DOI: https://doi.org/10.1212/WNL.0000000000006613

ABSTRACT

Objective To describe variability in concussion biomarker concentrations collected from serum in a sample of healthy collegiate athletes, as well as report reliability metrics in a subsample of female athletes.

Methods In this observational cohort study, β-amyloid peptide 42 (Aβ42), total tau, S100 calcium binding protein B (S100B), ubiquitin carboxy-terminal hydrolyzing enzyme L1 (UCH-L1), glial fibrillary acidic protein, microtubule associated protein 2, and 2′,3′-cyclic-nucleotide 3′-phosphodiesterase (CNPase) serum concentrations were measured in 415 (61% male, 40% white, aged 19.0 ± 1.2 years) nonconcussed collegiate athletes without recent exposure to head impacts. Standardized normative distributions are reported for each biomarker. We evaluated main effects (analyses of variance) of sex and race, reporting demographic-specific normative metrics when appropriate. In a subset of 31 female participants, test-retest reliability (Pearson r) and reliable change indices (80%, 90%, and 95% confidence intervals) across a 6- to 12-month interval are reported for Aβ42, total tau, S100B, and UCH-L1.

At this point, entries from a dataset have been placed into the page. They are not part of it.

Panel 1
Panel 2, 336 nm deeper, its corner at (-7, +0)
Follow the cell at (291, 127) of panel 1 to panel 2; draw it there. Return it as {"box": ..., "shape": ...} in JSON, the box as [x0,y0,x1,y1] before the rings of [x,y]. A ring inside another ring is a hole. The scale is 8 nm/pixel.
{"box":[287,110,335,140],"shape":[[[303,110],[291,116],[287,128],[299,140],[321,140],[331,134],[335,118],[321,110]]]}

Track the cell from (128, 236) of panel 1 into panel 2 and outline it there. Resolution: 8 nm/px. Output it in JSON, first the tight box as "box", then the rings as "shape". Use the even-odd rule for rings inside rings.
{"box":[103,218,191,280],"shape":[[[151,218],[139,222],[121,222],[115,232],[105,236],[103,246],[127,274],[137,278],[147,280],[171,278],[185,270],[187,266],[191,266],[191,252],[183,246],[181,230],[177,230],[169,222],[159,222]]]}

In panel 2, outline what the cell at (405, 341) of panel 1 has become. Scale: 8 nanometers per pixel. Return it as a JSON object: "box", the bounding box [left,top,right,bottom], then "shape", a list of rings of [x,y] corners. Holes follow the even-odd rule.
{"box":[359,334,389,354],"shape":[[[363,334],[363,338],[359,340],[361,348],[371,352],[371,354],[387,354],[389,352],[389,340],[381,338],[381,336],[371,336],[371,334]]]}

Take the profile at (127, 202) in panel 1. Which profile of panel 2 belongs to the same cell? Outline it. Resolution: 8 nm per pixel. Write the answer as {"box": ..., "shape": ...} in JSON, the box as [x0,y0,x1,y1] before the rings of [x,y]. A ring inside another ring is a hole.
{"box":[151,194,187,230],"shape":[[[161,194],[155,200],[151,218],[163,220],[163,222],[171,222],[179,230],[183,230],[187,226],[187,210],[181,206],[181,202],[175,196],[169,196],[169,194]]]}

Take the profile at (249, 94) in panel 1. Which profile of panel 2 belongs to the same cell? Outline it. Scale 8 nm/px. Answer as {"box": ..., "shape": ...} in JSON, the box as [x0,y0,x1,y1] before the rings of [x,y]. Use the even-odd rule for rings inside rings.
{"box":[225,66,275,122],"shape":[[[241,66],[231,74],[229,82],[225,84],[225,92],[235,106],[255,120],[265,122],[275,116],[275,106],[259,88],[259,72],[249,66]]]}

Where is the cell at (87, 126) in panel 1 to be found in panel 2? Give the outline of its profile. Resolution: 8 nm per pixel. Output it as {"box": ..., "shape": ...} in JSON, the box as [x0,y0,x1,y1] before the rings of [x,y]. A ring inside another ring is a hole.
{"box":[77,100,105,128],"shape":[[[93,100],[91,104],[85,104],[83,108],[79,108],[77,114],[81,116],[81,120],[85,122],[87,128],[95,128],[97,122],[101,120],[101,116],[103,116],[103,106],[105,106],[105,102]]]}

Results Males exhibited higher UCH-L1 (p < 0.001, Cohen d = 0.75) and S100B (p < 0.001, d = 0.56) than females, while females had higher CNPase (p < 0.001, d = 0.43). Regarding race, black participants had higher baseline levels of UCH-L1 (p < 0.001, d = 0.61) and S100B (p < 0.001, d = 1.1) than white participants. Conversely, white participants had higher baseline levels of Aβ42 (p = 0.005, d = 0.28) and CNPase (p < 0.001, d = 0.46). Test-retest reliability was generally poor, ranging from −0.02 to 0.40, and Aβ42 significantly increased from time 1 to time 2.

Conclusion Healthy collegiate athletes express concussion-related serum biomarkers in variable concentrations. Accounting for demographic factors such as sex and race is essential. Evidence suggested poor reliability for serum biomarkers; however, understanding how other factors influence biomarker expression, as well as knowledge of reliable change metrics, may improve clinical interpretation and future study designs.